Johnson was mentioned more often than any other politician, but no one had a good word to say about him. A visitor from Springburn, in Glasgow, said of Brexit: “Get it done and dusted. I just feel as if the Conservatives have made a complete balls up.

“This change of leader and then bringing Boris in and him lying to us, telling us that come what may we’ll be out of the European Union by the 31st, and then he gets to the 31st and tries to close Parliament down.”

ConservativeHome: “But if you want Brexit, isn’t it logical to vote Conservative?”

The visitor: “Aye, but I don’t see him as a leader. He’s just lied time and time again. He went to the Queen and told her a lot of rubbish and asked her to close Parliament down. It was proven unlawful.

“I used to vote SNP but I just don’t think the country could do with another referendum. I’m thinking of voting for Labour this year because they’re thinking about doing away with the Universal Credit thing, which is a good point.”

In Vinney’s Bar, at the other end of Drip Road, a man reading the racing pages of the Daily Record and keeping half an eye on the television said:  “As long as my horses win I dinnae care.

“What do I think about Brexit? Not a clue. What difference is it going to make to us?”

A second man said: “To be fair I’d like Britain to stay as a whole kingdom rather than split up.”

He pointed out that pubs have been damaged by the smoking ban, and by the zero tolerance approach in Scotland to drink driving.

Few people mentioned Stephen Kerr, the Conservative who won Stirling in 2017, and who also stood there unsuccessfully in 2015 and 2005.

Nobody expressed strong feelings either way about him, and nobody at all mentioned Alyn Smith, the SNP challenger this time, who has been an MEP since 2004.

A young Dutchwoman studying at the University of Stirling said most of her friends there are Labour supporters.

Stirling’s tremendous castle looks across to the Wallace Monument, commemorating William Wallace, victor over the English at the Battle of Stirling Bridge in 1297.

Here for many centuries was the lowest point at which the River Forth could be bridged, and it was said that whoever held Stirling held Scotland.

The SNP would dearly like to regain a seat it held as recently as 2015-17, having won it by a majority of 10,480 from Labour, with the Tories trailing another 1,250 votes behind.
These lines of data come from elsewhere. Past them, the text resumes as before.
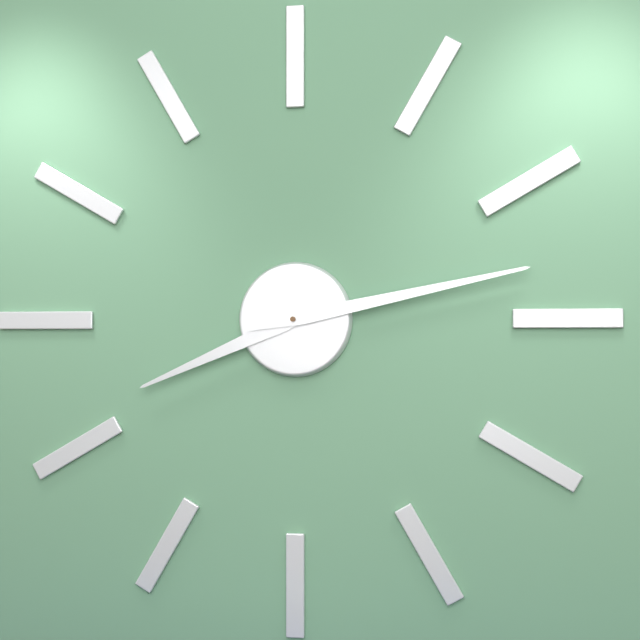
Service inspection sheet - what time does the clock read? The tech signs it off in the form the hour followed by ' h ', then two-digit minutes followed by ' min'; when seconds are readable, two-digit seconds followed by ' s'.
8 h 13 min
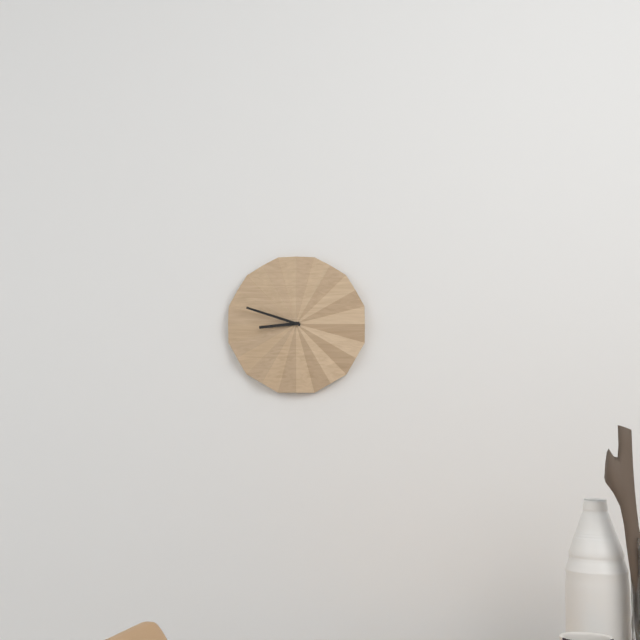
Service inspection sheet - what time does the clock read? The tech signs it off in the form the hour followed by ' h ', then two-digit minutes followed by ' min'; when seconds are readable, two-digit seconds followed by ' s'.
8 h 48 min
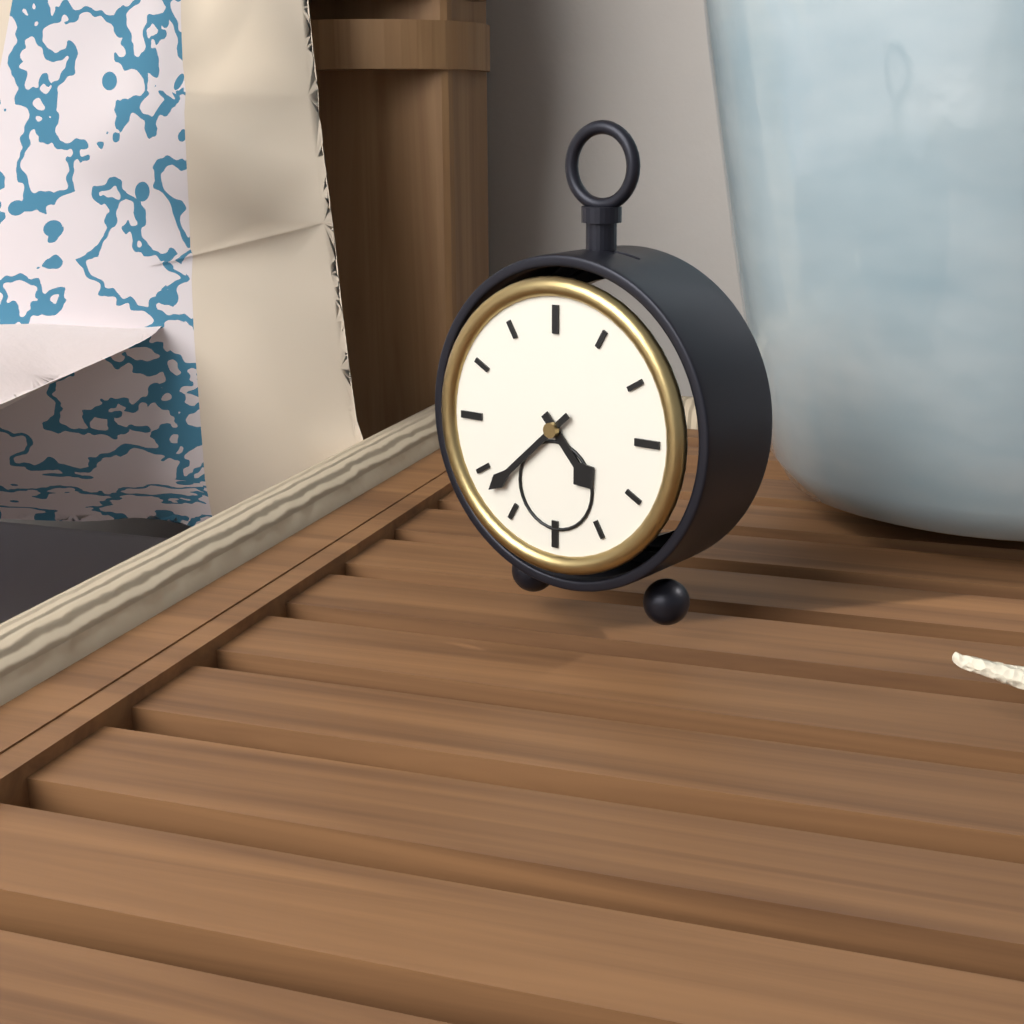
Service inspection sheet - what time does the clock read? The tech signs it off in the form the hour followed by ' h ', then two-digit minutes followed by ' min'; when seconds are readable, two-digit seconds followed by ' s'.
4 h 38 min
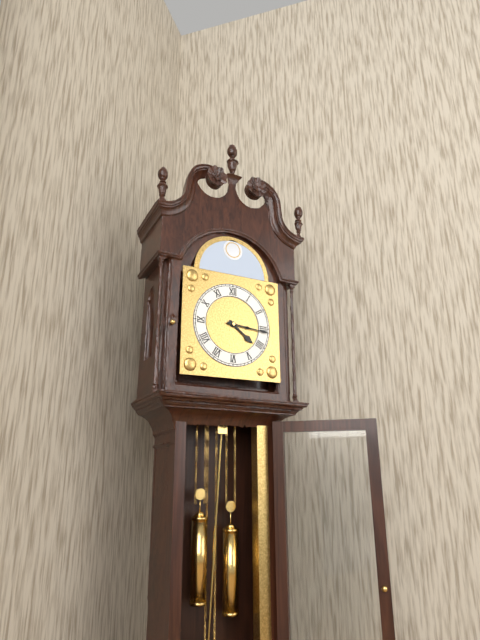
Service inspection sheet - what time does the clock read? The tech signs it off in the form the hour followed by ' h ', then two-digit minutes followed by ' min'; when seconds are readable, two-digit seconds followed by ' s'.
4 h 16 min
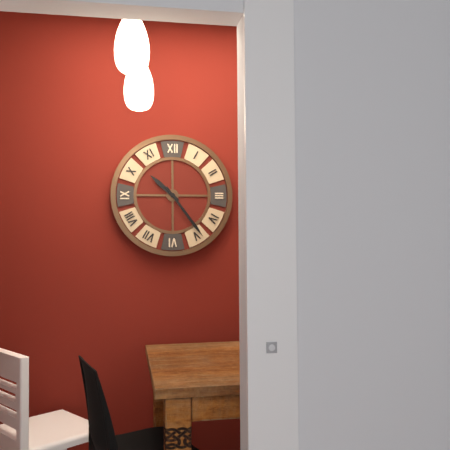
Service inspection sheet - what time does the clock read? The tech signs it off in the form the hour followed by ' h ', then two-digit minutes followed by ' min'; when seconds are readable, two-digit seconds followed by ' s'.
10 h 24 min
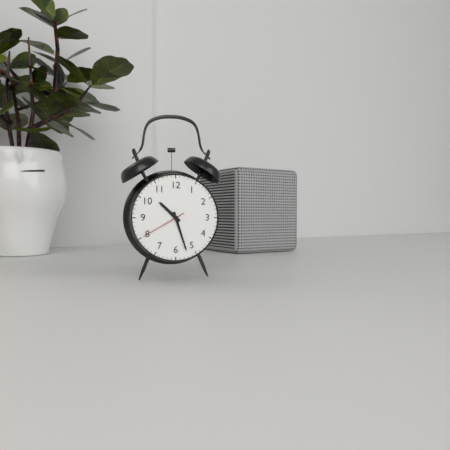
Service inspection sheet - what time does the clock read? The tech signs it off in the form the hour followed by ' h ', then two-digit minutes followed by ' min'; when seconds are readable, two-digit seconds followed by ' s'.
10 h 27 min
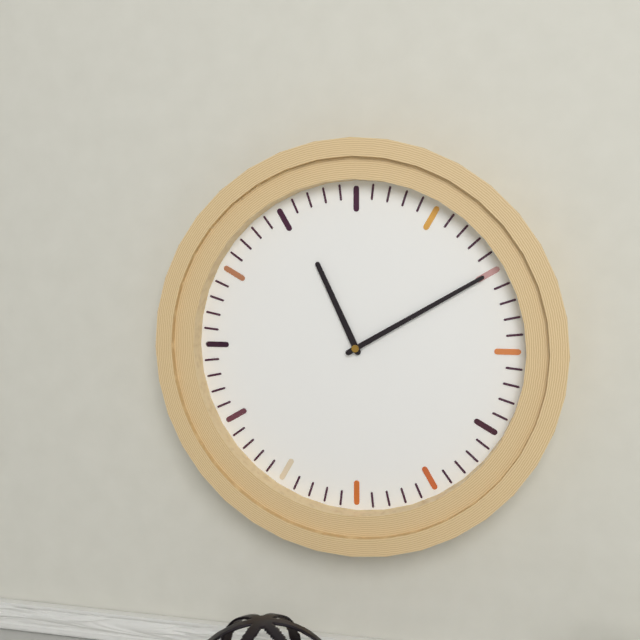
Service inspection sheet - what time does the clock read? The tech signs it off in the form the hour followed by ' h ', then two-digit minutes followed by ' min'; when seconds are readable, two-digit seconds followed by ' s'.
11 h 10 min
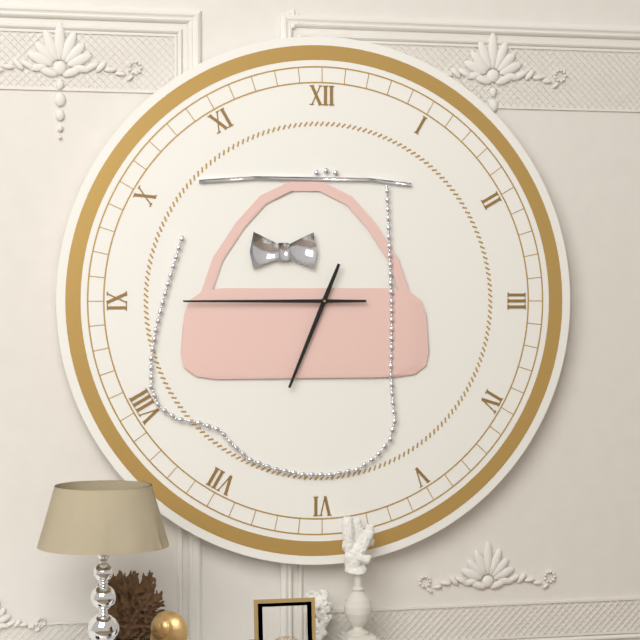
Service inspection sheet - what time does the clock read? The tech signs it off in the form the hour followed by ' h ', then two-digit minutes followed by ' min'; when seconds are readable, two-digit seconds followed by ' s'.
6 h 45 min
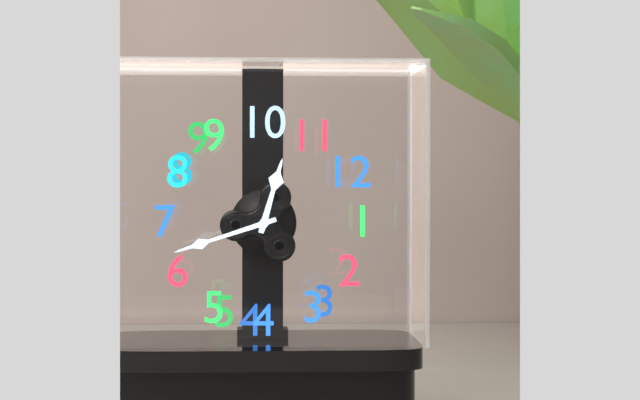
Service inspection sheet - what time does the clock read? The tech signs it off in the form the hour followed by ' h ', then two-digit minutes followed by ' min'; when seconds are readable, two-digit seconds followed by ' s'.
10 h 32 min
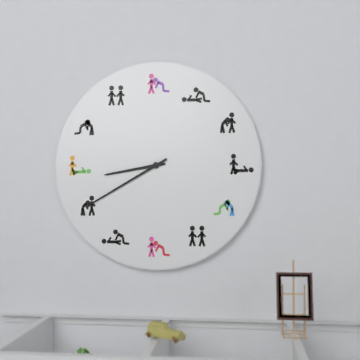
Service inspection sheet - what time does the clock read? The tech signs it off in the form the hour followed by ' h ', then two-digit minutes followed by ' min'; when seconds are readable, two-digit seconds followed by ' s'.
8 h 40 min
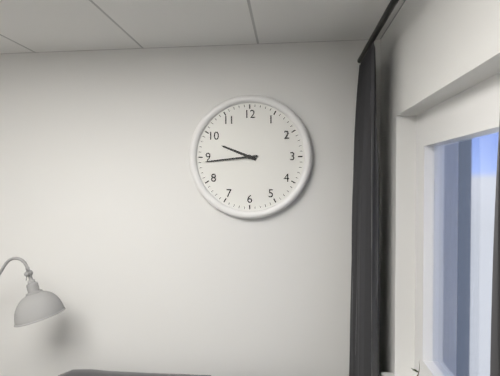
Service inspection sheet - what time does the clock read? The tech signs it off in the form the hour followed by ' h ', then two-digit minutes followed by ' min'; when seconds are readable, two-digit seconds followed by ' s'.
9 h 44 min
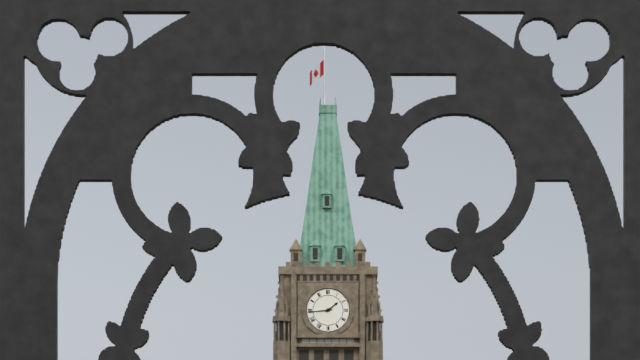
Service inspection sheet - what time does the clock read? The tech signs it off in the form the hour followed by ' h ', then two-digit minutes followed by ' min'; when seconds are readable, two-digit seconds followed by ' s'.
1 h 44 min
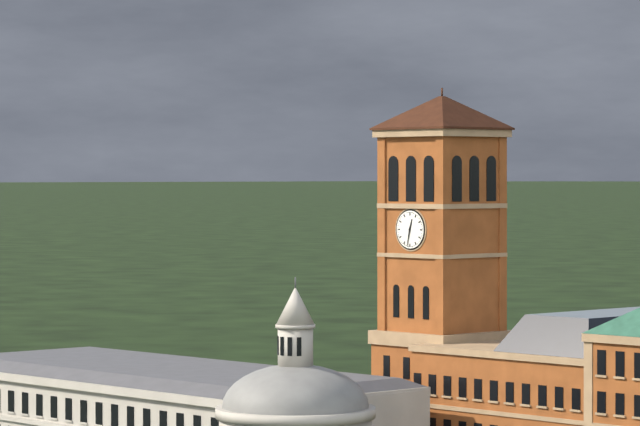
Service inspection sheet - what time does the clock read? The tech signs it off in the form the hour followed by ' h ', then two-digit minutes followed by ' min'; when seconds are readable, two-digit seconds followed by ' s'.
12 h 32 min
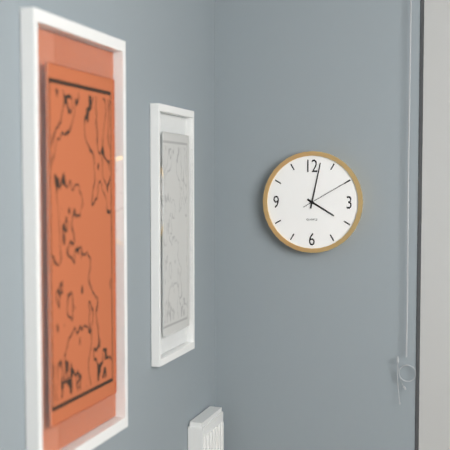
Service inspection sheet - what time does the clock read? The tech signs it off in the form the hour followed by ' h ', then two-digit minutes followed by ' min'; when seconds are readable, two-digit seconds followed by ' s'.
4 h 02 min 10 s
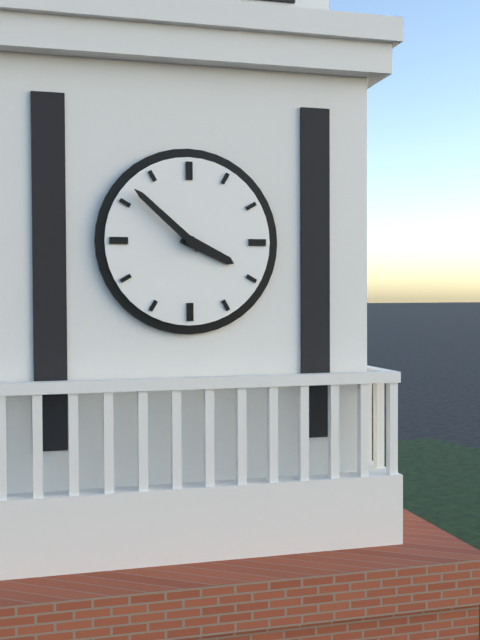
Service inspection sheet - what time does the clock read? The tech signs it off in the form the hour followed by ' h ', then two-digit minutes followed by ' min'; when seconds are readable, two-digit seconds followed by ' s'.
3 h 52 min
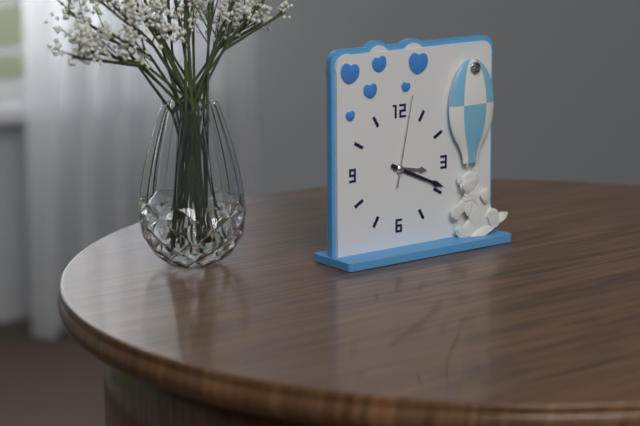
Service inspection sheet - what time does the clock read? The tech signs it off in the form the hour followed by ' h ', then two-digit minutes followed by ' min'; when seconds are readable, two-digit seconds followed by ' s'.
3 h 19 min 02 s
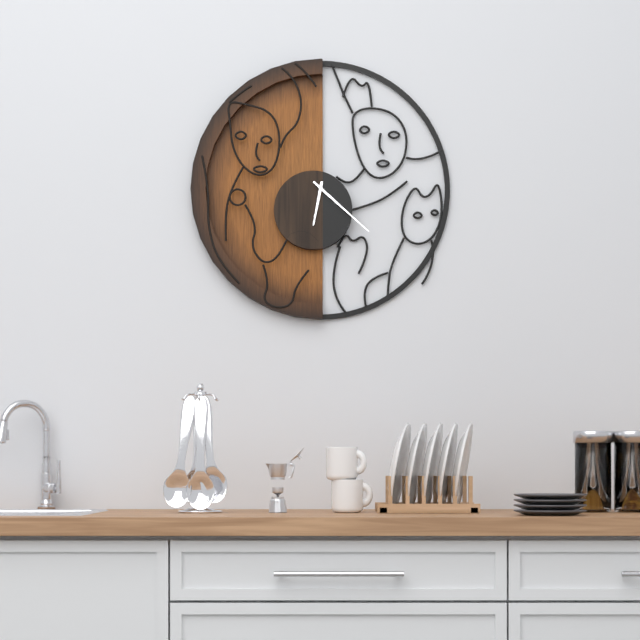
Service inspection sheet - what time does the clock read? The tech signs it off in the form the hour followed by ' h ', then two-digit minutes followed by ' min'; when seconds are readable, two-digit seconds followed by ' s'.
6 h 22 min
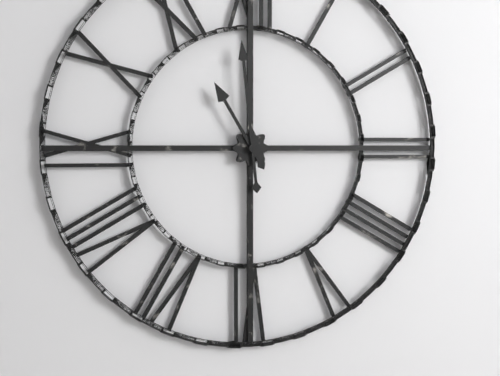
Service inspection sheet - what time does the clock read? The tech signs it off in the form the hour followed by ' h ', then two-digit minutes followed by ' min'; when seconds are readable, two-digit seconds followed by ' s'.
10 h 59 min
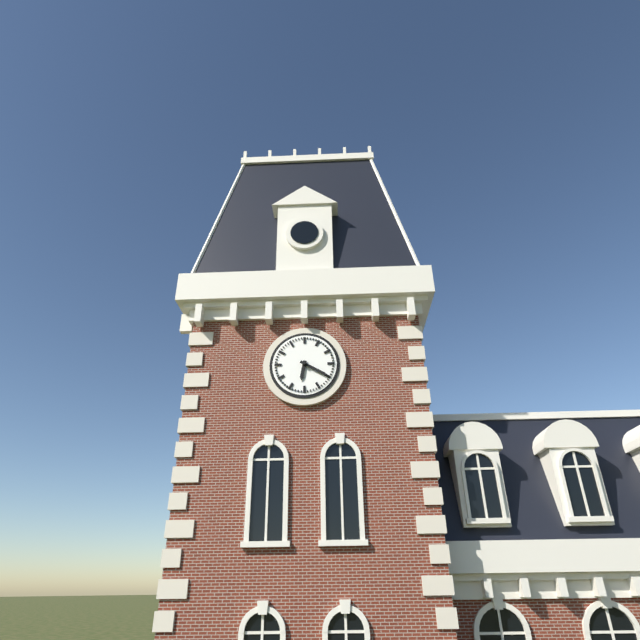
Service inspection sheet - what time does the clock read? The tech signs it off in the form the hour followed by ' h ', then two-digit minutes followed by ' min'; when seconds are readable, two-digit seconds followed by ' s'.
6 h 20 min
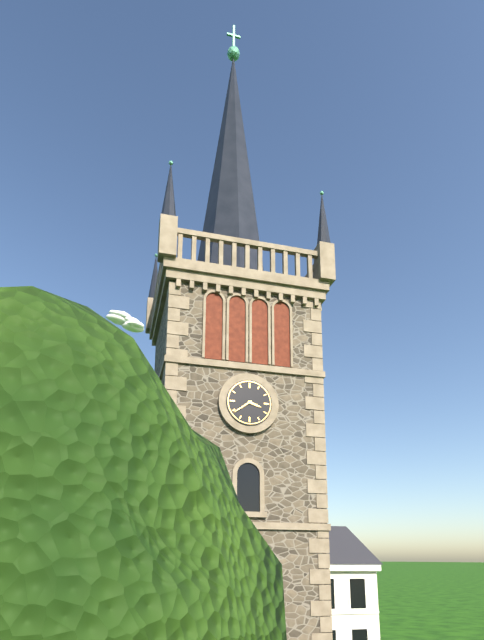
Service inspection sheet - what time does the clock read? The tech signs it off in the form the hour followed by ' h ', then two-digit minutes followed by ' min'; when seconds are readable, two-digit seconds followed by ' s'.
3 h 39 min
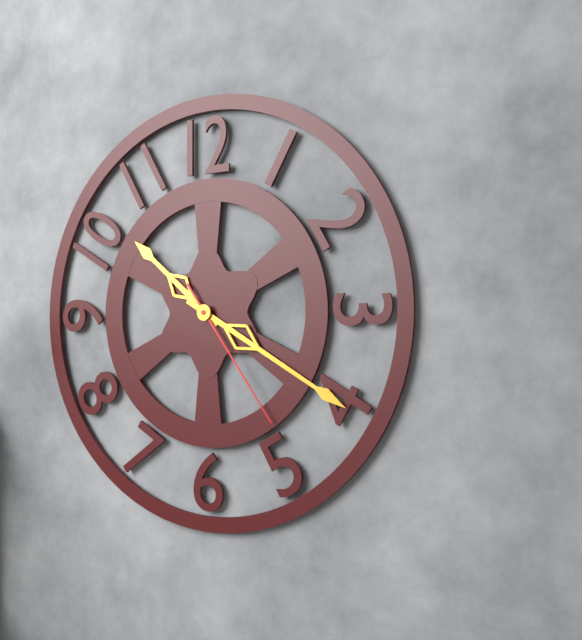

But the SNP’s battle cry, the demand for a second referendum on independence, does not yet seem to excite voters in Stirling; not, at least, on the Raploch, which one might have expected to be fertile territory.

These conversations instead suggest the SNP is losing support to both Labour and the Conservatives.

To be pro-independence but also pro-EU is a message that is perhaps more easily assimilated by Sturgeon than by some of her followers.